2023-08-22 00:53:07 | こころの病(やまい)

先日、妻の本棚から、榊原洋一の『アスペルガー症候群と学習障害』(講談社+α新書)、岡田尊司の『パーソナリティ障害がわかる本』(ちくま文庫)を見つけた後、つぎつぎと同種の本が見つかった。

斎藤環の『社会的ひきこもり 終わらない思春期』(PHP新書、初版1998年、第25刷2003年)、笠原嘉の『精神病』(岩波新書、初版1998年、第13刷2005年)、中井久夫の『最終講義 分裂病私見』(みすず書房、初版1998年、第14刷2005年)、斎藤環の『生き延びるためのラカン』(木星業書、初版第1刷2006年)。

私が会社を定年退職したのが2007年の暮れである。

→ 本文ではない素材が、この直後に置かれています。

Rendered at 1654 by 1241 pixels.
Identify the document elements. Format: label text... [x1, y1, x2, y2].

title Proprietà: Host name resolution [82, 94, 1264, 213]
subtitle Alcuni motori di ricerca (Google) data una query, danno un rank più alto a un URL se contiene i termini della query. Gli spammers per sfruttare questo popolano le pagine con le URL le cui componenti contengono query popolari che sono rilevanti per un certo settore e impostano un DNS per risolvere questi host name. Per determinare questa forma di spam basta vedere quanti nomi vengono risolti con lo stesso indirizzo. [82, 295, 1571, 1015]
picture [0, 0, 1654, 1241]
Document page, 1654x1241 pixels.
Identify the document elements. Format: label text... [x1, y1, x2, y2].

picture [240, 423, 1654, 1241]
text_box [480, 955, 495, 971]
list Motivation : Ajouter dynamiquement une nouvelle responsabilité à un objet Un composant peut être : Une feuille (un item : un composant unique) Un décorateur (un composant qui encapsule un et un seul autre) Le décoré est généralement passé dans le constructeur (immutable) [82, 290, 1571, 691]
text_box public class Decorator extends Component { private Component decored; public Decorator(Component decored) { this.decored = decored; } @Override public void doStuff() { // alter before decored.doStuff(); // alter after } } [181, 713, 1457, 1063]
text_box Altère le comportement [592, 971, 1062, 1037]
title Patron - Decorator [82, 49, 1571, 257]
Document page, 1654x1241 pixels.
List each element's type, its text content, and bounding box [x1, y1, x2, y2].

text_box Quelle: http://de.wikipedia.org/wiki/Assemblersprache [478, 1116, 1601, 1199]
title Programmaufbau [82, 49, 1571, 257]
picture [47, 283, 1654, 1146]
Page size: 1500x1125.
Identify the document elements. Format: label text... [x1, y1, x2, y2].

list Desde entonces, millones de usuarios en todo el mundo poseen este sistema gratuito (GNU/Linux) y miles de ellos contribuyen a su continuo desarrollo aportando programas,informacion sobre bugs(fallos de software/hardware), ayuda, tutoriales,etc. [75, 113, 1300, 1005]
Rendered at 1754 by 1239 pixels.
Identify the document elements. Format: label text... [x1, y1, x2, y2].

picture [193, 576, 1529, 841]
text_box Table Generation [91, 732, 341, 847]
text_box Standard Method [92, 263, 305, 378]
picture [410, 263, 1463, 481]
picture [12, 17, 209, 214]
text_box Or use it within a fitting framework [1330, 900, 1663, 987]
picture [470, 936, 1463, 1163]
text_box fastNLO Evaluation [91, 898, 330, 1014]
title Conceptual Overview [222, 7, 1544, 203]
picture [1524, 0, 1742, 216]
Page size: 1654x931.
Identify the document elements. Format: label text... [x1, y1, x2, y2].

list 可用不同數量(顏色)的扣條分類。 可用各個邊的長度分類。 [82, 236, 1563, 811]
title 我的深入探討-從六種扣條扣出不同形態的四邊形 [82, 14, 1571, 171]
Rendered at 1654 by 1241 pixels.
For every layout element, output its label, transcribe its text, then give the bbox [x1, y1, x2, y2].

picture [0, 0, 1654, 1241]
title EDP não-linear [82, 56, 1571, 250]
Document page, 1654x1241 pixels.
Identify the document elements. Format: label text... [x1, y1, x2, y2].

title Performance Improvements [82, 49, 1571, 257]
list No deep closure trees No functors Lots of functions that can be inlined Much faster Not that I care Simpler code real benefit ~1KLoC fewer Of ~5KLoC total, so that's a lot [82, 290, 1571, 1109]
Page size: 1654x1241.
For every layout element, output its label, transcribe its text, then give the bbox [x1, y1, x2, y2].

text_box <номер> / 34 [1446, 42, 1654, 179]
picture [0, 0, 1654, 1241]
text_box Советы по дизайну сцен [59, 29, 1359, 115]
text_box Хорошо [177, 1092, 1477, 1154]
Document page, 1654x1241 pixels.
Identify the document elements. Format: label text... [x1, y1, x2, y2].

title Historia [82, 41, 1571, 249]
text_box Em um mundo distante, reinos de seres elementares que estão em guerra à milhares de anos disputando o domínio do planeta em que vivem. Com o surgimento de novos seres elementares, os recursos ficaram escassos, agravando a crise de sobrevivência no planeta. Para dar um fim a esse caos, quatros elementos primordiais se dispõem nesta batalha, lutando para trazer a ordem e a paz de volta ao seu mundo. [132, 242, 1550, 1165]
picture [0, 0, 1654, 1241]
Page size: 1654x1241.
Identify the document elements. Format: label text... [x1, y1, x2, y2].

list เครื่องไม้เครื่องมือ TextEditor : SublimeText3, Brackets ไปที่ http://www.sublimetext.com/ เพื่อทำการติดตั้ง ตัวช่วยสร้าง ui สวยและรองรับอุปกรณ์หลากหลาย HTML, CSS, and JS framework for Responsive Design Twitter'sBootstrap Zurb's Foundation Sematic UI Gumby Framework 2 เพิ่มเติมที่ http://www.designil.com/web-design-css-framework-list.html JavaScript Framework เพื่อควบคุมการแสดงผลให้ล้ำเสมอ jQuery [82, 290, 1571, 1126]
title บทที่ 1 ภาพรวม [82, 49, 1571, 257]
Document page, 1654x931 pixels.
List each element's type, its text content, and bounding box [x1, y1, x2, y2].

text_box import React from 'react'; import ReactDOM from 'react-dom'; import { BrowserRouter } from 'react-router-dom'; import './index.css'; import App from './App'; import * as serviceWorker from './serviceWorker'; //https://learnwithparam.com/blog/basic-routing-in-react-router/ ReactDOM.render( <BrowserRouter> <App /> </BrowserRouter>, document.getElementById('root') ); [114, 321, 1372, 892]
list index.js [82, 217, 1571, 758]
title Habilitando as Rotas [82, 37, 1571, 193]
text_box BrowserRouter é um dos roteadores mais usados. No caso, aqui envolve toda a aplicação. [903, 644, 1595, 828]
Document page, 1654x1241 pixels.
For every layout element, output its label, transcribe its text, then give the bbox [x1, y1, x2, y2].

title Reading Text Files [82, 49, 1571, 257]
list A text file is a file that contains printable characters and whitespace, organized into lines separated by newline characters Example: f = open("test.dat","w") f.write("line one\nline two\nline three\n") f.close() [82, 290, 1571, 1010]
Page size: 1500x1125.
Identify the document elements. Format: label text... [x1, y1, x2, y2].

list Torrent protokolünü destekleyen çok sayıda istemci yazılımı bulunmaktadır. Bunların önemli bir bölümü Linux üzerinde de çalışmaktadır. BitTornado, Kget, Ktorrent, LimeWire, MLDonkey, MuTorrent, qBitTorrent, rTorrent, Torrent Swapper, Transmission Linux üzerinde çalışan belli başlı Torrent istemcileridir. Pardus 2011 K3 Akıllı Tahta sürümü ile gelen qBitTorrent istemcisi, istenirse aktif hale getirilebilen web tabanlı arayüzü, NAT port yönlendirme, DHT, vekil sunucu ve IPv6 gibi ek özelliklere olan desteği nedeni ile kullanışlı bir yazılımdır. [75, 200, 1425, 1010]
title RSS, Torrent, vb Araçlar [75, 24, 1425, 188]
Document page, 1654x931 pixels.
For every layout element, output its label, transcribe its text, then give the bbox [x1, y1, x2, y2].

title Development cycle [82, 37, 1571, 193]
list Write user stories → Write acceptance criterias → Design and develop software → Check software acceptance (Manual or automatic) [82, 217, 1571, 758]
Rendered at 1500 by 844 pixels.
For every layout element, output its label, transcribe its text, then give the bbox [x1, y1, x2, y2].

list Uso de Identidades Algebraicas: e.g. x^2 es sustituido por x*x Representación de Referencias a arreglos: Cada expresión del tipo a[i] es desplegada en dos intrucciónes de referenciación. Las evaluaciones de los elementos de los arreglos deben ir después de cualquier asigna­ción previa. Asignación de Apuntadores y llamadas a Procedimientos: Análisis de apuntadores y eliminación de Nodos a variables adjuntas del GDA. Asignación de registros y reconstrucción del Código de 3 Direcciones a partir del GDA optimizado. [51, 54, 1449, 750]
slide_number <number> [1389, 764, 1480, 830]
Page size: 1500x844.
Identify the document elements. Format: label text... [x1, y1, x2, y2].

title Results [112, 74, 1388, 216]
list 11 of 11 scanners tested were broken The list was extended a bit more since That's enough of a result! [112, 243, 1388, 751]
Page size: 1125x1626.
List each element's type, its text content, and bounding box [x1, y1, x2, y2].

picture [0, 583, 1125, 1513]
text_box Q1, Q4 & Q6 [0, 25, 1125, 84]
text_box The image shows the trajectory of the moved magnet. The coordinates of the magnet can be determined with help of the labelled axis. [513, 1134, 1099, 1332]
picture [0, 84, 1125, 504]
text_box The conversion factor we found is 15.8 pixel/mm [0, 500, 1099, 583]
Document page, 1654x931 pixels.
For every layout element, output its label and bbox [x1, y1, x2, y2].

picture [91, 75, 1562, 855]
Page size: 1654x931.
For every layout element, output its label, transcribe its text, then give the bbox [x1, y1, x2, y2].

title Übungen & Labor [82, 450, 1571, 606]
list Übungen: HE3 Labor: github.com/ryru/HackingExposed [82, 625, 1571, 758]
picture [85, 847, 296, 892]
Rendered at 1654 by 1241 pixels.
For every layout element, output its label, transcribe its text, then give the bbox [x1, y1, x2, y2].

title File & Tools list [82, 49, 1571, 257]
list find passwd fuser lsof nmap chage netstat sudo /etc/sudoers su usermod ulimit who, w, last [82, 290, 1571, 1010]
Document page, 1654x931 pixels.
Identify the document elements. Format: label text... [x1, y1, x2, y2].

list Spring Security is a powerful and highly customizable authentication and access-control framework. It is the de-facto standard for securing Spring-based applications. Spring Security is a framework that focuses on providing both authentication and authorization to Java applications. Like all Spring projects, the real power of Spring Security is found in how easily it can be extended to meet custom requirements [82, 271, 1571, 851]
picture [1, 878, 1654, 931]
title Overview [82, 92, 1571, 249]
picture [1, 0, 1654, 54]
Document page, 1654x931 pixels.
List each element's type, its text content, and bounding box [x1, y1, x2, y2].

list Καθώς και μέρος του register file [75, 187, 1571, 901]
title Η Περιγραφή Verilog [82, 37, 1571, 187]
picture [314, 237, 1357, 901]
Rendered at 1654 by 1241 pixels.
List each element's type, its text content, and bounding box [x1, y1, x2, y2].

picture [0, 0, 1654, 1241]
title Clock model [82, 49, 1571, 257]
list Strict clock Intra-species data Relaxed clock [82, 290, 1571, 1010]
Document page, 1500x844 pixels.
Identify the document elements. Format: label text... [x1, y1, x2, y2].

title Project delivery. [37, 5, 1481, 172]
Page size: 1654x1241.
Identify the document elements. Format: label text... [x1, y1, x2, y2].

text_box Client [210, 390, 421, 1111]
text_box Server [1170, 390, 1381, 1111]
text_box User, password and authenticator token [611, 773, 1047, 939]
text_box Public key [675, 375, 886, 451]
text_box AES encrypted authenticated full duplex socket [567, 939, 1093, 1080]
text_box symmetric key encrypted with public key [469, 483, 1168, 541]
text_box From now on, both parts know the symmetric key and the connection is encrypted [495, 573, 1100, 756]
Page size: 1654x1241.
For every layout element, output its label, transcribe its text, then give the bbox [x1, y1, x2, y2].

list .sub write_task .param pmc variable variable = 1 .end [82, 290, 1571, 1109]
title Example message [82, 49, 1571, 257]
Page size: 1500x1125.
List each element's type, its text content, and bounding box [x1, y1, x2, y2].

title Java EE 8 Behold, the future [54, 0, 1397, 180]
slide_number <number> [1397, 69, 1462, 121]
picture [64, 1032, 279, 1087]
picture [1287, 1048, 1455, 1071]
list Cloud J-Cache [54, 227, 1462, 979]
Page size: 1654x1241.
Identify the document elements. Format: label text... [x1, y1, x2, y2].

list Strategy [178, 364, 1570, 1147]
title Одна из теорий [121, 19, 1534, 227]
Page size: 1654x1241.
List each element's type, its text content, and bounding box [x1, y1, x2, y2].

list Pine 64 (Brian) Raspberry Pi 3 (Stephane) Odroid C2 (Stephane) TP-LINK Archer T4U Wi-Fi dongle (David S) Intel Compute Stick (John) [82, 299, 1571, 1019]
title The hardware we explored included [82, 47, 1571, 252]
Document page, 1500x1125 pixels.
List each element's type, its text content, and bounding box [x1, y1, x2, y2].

中井久夫の『最終講義』に息子の手紙がはさまっていた。「迷惑をかけてごめんなさい」で始まる一枚の走り書きである。息子が苦しんでいた問題の本質が書かれていた。

「自分が人間でないことに気づいても、なかなか、人間になろうと思えない。約20年生きていたことを全否定して、新しいことをするなんて、ものすごい決意がいる。」

「毎日、自分を否定しつづけるのは辛い。人間になれなくて本当にごめん。」

べつに「人間」になるのに自分を全否定する必要がない。苦しむ必要がない。薬を飲んだからといって「人間」になれるわけではない。誰がオカシナことを息子に吹き込んだのだろうか。和光高校か?河合塾大検コースか?妻か?

当時、息子は和光高校に通えず、出席日数が足りず、2年留年して中退した。河合塾大検コースを妻が見つけてきて、息子はいやいや千駄ヶ谷の校舎に通った。そこで、プロテスタント牧師と称する男の主催する課外活動(畑を耕す)に参加した。ある日、突然、息子からの「追われている」との電話を私が受け取った。その畑から逃げているというので、私は妻と迎えに行った。渋谷か新宿で落ち合ったと思う。

なぜ、この手紙を妻が私に見せなかったのか。たぶん、当時、私は、世間と闘っていると、妻や息子に恐れられていたのだろう。妻や息子と意志疎通がとれていなかった。私の大失策である。

啓蒙書など一人で読んでも役にたたない。出版はビジネスである。精神科医やカウンセラーも職業である。自分の頭で考えない限り、知識は役に立たない。人間関係はいつもユニークな出来事で、マニュアルで扱えない。